Abstract:In this paper, a joint optimal allocation of transmit power at the source and jamming power at the destination is proposed to maximize the average secrecy energy efficiency (SEE) of a wireless network within a finite time duration. The destination transmits the jamming signal to improve secrecy by utilizing full-duplex capability. The source and destination both have energy harvesting (EH) capability with limited battery capacity. Due to the Markov nature of the system, the problem is formulated as a finite-horizon reinforcement learning (RL) problem. We propose the finite-horizon joint power allocation (FHJPA) algorithm for the finite-horizon RL problem and compare it with a low-complexity greedy algorithm (GA).
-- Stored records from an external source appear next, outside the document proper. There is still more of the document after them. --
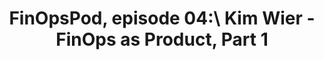 ---
title: FinOpsPod, episode 04:\ Kim Wier - FinOps as Product, Part 1
description: Kim Wier, Director of Efficiency Engineering at Target joins the show and shares her career path, how she has built her team, leveraging Target's culture and commitment to learn. We also dive into the why and how Kim's team are building their own FinOps toolset. You do not want to miss this conversation!
date-added: Apr 2022
type: Podcast
source: FinOps Foundation
label: 
cloud-provider: 
  - Multi-Cloud
framework-capabilities:
  - FinOps Education & Enablement
  - Establishing FinOps Culture
link: https://open.spotify.com/episode/5UOje2v5l6DiGMrqWAdw3h
permalink: /resources/not-here/
listing: true
---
An infinite-horizon joint power allocation (IHJPA) algorithm is also proposed for the corresponding infinite-horizon problem. A comparative analysis of these algorithms is carried out in terms of SEE, expected total transmitted secure bits, and computational complexity. The results show that the FHJPA algorithm outperforms the GA and IHJPA algorithms due to its appropriate modelling in finite horizon transmission. When the source node battery has sufficient energy, the GA can yield performance close to the FHJPA algorithm despite its low-complexity. When the transmission time horizon increases, the accuracy of the infinite-horizon model improves, resulting in a reduced performance gap between FHJPA and IHJPA algorithms. The computational time comparison shows that the FHJPA algorithm takes $16.6$ percent less time than the IHJPA algorithm.